Data Reader

DataFeeder

class paddle.fluid.data_feeder.DataFeeder(feed_list, place, program=None)[source]

DataFeeder converts the data that returned by a reader into a data structure that can feed into Executor and ParallelExecutor. The reader usually returns a list of mini-batch data entries. Each data entry in the list is one sample. Each sample is a list or a tuple with one feature or multiple features.

The simple usage shows below:

import paddle.fluid as fluid
place = fluid.CPUPlace()
img = fluid.layers.data(name='image', shape=[1, 28, 28])
label = fluid.layers.data(name='label', shape=[1], dtype='int64')
feeder = fluid.DataFeeder([img, label], fluid.CPUPlace())
result = feeder.feed([([0] * 784, [9]), ([1] * 784, [1])])
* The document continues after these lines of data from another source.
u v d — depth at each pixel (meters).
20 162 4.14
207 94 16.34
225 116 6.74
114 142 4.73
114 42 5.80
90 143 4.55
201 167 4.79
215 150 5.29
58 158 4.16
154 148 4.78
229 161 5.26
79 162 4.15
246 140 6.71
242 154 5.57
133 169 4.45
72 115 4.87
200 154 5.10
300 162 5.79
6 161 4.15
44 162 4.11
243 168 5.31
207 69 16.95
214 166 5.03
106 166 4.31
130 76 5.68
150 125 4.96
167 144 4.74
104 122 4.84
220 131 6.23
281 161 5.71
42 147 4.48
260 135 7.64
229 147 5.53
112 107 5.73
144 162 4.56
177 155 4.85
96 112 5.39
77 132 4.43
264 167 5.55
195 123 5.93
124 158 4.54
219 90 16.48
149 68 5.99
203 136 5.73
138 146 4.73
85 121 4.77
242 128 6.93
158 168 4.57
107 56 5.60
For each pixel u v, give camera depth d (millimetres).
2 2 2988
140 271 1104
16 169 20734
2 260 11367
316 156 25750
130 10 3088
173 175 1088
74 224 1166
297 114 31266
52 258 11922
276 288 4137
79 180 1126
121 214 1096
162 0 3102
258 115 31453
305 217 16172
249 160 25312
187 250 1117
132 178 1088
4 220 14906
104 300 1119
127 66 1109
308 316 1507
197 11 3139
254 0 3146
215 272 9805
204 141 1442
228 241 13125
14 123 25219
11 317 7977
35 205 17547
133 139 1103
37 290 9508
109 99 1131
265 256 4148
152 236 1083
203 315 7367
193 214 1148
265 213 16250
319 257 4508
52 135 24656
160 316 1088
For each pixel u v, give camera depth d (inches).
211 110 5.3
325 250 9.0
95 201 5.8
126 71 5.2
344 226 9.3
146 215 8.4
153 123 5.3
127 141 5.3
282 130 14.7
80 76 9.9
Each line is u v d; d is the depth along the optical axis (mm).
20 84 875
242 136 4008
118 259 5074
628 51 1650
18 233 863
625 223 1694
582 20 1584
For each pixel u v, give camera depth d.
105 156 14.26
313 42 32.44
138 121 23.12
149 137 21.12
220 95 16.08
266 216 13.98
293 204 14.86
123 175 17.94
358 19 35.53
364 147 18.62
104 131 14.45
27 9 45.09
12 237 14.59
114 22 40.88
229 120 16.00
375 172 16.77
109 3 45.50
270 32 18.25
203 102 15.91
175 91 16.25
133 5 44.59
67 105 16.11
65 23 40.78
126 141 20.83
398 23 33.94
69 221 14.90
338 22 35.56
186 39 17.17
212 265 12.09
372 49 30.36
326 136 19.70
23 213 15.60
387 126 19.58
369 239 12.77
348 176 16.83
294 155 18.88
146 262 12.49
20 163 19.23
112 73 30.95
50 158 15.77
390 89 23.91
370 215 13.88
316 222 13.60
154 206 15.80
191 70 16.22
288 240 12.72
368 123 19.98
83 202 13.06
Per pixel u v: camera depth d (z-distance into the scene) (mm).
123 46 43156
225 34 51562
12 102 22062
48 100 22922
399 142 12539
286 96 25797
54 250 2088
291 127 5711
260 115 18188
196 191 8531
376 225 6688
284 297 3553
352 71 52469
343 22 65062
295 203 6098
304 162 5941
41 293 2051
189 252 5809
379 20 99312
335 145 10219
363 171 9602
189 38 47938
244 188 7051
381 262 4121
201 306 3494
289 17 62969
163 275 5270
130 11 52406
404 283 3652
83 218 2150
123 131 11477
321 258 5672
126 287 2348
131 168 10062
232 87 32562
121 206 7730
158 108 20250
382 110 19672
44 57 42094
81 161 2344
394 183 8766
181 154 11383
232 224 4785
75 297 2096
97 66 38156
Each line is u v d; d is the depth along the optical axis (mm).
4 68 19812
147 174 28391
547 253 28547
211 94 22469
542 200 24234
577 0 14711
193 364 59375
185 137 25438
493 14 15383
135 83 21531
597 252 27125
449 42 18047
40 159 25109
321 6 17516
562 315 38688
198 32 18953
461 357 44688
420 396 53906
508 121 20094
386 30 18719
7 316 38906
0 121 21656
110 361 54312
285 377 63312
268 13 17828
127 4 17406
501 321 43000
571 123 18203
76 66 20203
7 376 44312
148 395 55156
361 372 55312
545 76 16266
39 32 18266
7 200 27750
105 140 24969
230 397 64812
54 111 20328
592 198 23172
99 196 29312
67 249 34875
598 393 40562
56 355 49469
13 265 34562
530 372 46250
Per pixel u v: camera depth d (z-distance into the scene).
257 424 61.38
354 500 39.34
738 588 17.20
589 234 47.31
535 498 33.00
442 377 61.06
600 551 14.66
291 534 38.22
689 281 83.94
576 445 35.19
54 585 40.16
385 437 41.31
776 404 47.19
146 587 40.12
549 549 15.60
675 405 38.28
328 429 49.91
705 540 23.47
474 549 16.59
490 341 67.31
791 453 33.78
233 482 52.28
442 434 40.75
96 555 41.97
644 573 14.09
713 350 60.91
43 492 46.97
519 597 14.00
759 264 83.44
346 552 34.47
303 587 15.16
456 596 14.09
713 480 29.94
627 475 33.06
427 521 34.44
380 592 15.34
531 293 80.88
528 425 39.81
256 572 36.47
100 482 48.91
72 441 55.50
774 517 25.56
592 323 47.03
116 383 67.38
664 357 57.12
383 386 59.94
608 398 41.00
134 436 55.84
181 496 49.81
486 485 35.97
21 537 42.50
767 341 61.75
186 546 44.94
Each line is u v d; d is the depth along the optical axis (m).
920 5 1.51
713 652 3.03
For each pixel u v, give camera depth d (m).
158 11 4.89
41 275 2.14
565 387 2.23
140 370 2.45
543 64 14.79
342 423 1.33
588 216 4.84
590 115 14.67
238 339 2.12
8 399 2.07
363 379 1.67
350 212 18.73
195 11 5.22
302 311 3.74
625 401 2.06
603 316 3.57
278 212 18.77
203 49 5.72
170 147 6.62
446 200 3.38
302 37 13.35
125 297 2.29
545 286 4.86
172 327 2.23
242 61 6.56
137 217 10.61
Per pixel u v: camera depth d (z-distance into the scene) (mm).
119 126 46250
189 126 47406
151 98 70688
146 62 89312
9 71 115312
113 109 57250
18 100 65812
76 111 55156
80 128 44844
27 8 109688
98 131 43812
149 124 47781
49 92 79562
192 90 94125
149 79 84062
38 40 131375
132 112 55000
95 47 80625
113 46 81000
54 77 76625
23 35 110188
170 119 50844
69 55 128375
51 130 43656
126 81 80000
If you want to feed data into GPU side separately in advance when you use multi-GPU to train a model, you can use decorate_reader function.

import paddle
import paddle.fluid as fluid

place=fluid.CUDAPlace(0)
data = fluid.layers.data(name='data', shape=[3, 224, 224], dtype='float32')
label = fluid.layers.data(name='label', shape=[1], dtype='int64')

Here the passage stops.